Testosterone supplementation probably hasn’t contributed meaningfully to the falling US birth rate; experts say the decline in births likely has more to do with social changes, like rising women’s education, than with changes in sperm count.
Still, the popularity of testosterone therapy has led to some bizarre collisions of priorities. Looksmaxxing influencer Felix van der Heiden, for example, discovered the impact of his testosterone usage when he tried to participate in a “sperm race” hosted by a Silicon Valley men’s fertility startup. “Everything’s dead,” he told the New York Times, of the semen sample he provided. “Just rotten inside.”
Looksmaxxers are seeking a new masculine ideal
It’s surprising to hear someone steeped in a hypermasculine online subculture casually admit that his sperm are “rotten.” After all, having lots of kids isn’t just theoretically important to manosphere influencers and their ilk; manosphere-adjacent figures like Elon Musk have walked the walk by fathering large numbers of offspring. And sperm themselves have long been a symbol of sexual potency, as anyone who’s watched Beavis and Butthead could tell you.
But for some male-dominated subcultures, masculinity has become totally separate from reproduction, Foster, the sociology professor, said. “There’s this kind of separate conversation men are having, divorced from fatherhood, divorced from marriage, that is more about sexual conquest and virility, and that conversation is almost by default unconcerned with fertility.”
In some cases, the conversation even becomes divorced from sex. Clavicular, for example, told the Times that knowing he could have sex with a woman is in some ways better than actually doing so. “It’s a big time-saver,” he said.
For a certain segment of looksmaxxers, and manosphere adherents more broadly, there’s a sense that “we’re not doing this for women,” Foster said. “We’re doing this for men, and to show other men how powerful or competent we may be.”
There’s always been an element of male competition in male-dominated online spaces — the pickup artists of the aughts, for example, were often trying to beat one another at the game of seducing women.

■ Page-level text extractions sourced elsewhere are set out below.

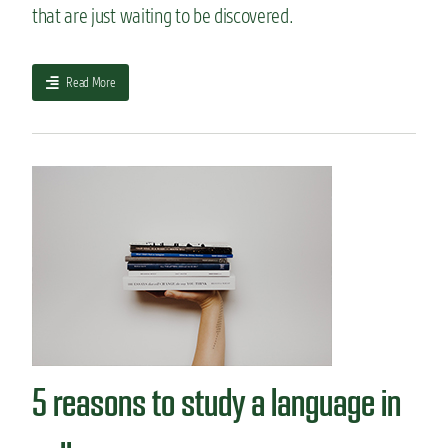
r
that are just waiting to be discovered.
i
t
i
a
Read More
o
b
n
o
S
u
c
t
i
5
e
l
n
e
c
s
e
s
e
r
-
k
n
5 reasons to study a language in
o
w
n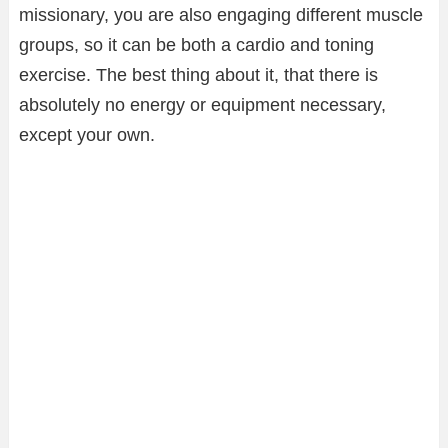
missionary, you are also engaging different muscle
groups, so it can be both a cardio and toning
exercise. The best thing about it, that there is
absolutely no energy or equipment necessary,
except your own.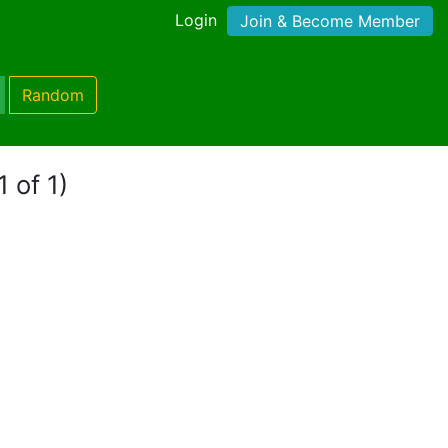
Login
Join & Become Member
Random
 of 1)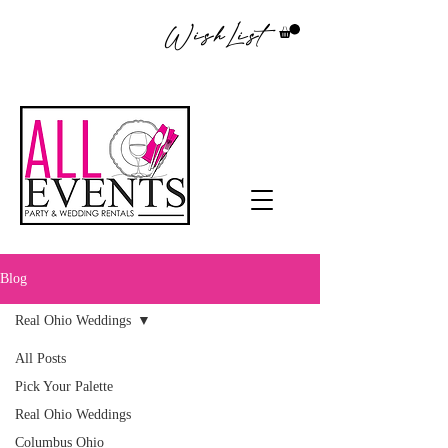
WishList
Blog
Real Ohio Weddings
All Posts
Pick Your Palette
Real Ohio Weddings
Columbus Ohio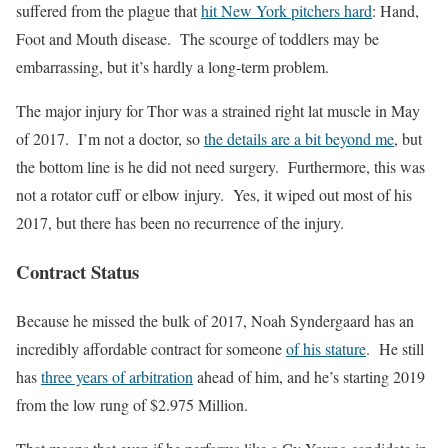
suffered from the plague that
hit New York pitchers hard
: Hand,
Foot and Mouth disease. The scourge of toddlers may be
embarrassing, but it’s hardly a long-term problem.
The major injury for Thor was a strained right lat muscle in May
of 2017. I’m not a doctor, so
the details are a bit beyond me
, but
the bottom line is he did not need surgery. Furthermore, this was
not a rotator cuff or elbow injury. Yes, it wiped out most of his
2017, but there has been no recurrence of the injury.
Contract Status
Because he missed the bulk of 2017, Noah Syndergaard has an
incredibly affordable contract for someone
of his stature
. He still
has
three years of arbitration
ahead of him, and he’s starting 2019
from the low rung of $2.975 Million.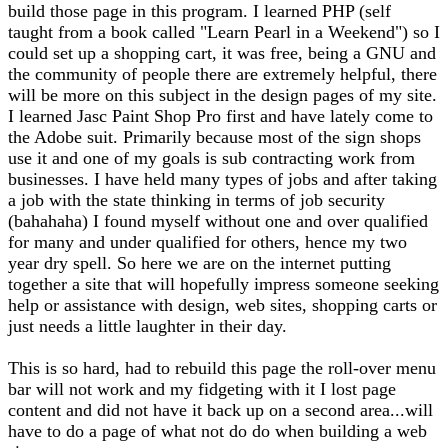
build those page in this program. I learned PHP (self
taught from a book called "Learn Pearl in a Weekend") so I
could set up a shopping cart, it was free, being a GNU and
the community of people there are extremely helpful, there
will be more on this subject in the design pages of my site.
I learned Jasc Paint Shop Pro first and have lately come to
the Adobe suit. Primarily because most of the sign shops
use it and one of my goals is sub contracting work from
businesses. I have held many types of jobs and after taking
a job with the state thinking in terms of job security
(bahahaha) I found myself without one and over qualified
for many and under qualified for others, hence my two
year dry spell. So here we are on the internet putting
together a site that will hopefully impress someone seeking
help or assistance with design, web sites, shopping carts or
just needs a little laughter in their day.
This is so hard, had to rebuild this page the roll-over menu
bar will not work and my fidgeting with it I lost page
content and did not have it back up on a second area...will
have to do a page of what not do do when building a web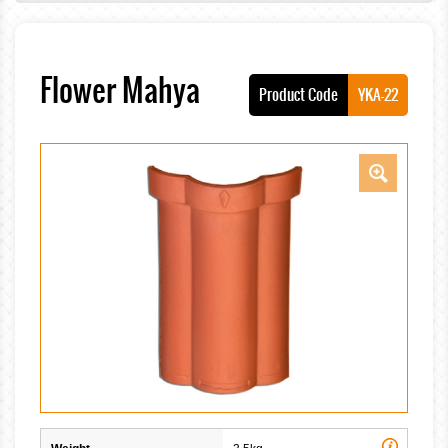
Flower Mahya
Product Code
YKA-22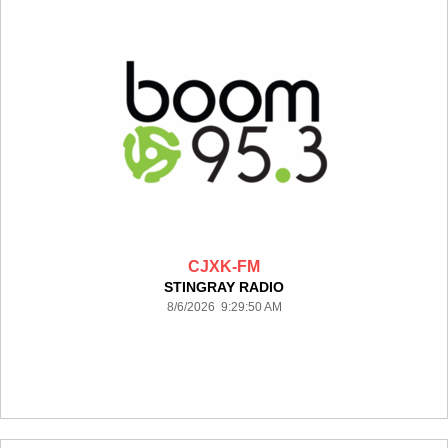
CJXK-FM
STINGRAY RADIO
8/6/2026 9:29:50 AM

But there’s something especially extreme about a masculinist ethos that demands aesthetic perfection above all else — and that’s willing to destroy the very gametes that carry the Y chromosome in order to achieve it.
There are, of course, plenty of problems with traditional masculinity — I don’t mean to endorse the idea that you need to have a lot of kids, or have a high sperm count, or have sex with women, in order to be a man. But we’ve had centuries to learn about masculinity in America, and decades of practice helping boys and men navigate it in a healthy way.
Now something new is on the horizon. Young men, and everyone who interacts with them, will need new tools to deal with it.